Casazza suggests kids start the day with fruits, proteins and whole grains. Avoid sugary cereals because they cause a sugar high, then a crash.

“A balanced breakfast will fuel the body for a long period and help sustain their attention level through lunch, when they need to eat well again,” Casazza said. “This will hold them until dinner, and they won’t snack ravenously after school.”

If the kids do need to eat something prior to dinner, consider these options:

  • Offer healthy choices like yogurt, fruits and veggies.
  • If they want “kid stuff,” baked chips can be an option, in moderation.
  • Drink water.

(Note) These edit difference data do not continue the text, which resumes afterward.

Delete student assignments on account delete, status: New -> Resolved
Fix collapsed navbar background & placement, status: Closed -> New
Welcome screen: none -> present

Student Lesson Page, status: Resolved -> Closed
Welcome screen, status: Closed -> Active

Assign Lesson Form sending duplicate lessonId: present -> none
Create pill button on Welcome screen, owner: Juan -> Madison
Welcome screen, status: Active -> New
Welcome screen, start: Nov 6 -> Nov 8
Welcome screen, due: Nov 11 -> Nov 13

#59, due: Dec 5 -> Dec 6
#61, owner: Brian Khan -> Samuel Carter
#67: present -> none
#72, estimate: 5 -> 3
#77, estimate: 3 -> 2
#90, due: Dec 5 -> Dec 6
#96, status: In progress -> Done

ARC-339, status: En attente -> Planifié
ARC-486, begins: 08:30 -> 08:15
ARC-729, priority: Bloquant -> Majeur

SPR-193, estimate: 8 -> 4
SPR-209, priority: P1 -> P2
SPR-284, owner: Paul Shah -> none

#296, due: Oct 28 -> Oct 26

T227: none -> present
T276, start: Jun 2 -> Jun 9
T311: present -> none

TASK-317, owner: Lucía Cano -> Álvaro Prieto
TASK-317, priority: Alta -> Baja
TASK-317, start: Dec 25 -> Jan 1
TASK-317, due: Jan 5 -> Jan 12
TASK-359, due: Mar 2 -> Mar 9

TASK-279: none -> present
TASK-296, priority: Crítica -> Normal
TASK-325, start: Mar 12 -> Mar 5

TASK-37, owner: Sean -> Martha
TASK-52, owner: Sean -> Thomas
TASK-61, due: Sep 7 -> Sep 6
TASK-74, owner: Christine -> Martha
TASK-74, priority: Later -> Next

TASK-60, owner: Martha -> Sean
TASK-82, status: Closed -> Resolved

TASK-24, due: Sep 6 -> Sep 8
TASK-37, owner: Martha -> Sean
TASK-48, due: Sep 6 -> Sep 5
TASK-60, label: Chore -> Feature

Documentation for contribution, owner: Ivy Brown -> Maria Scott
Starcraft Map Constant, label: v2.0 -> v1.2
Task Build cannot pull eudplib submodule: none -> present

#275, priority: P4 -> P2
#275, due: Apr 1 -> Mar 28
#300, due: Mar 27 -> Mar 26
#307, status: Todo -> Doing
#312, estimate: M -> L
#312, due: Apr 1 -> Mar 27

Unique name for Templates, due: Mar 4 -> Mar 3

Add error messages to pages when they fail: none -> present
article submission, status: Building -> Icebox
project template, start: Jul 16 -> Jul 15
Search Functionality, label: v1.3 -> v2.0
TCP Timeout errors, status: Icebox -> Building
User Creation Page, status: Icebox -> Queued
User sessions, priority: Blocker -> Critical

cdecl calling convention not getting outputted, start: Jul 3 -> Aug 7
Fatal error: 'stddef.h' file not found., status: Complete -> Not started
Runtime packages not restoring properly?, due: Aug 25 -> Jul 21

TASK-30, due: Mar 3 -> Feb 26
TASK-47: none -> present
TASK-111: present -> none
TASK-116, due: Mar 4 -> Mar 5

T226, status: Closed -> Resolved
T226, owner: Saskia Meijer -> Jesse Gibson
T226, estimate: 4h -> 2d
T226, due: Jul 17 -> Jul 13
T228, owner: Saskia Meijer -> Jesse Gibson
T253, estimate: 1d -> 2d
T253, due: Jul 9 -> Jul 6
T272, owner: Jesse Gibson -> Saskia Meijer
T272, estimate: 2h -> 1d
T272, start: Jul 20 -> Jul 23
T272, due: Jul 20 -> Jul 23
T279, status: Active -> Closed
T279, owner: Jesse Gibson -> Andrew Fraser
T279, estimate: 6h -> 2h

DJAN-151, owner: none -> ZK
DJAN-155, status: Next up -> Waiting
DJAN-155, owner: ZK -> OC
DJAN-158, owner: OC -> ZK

Soda lacks nutritional value.

 

Once homework and dinner are done, sleep needs to be the priority.

“Children need a good night’s sleep for their overall school performance,” said Kristin Avis, Ph.D., associate professor in the Department of Pediatrics Division of Pulmonary and Sleep Medicine.

“Lack of sleep can lead to problems with attention and memory in the classroom, affect impulse control and mood regulation lead to anxiety and even depression,” Avis said.

Avis said kids ages 6-12 should get nine hours sleep nightly as should adolescents ages 13-18 — but typically they average little more than seven hours per night.

“Often parents think one night of sleep loss won’t matter, but that’s all it takes to affect them the next day,” Avis explained. “If they are chronically deprived, it can snowball and make matters worse.”

Catching up on lost sleep on the weekend can make matters worse.

“If kids sleep in Saturday, they have a hard time going to bed Saturday night; so they sleep in Sunday and have a hard time going to bed Sunday night,” Avis said. “Monday morning they are tired, and it’s hard to wake up for school. They struggle to get back on a good sleep schedule.”

Avis recommends a consistent bedtime seven days a week.

“It keeps their clock set so they can go to bed at a certain time, sleep well through night and wake up well rested the next morning,” Avis said.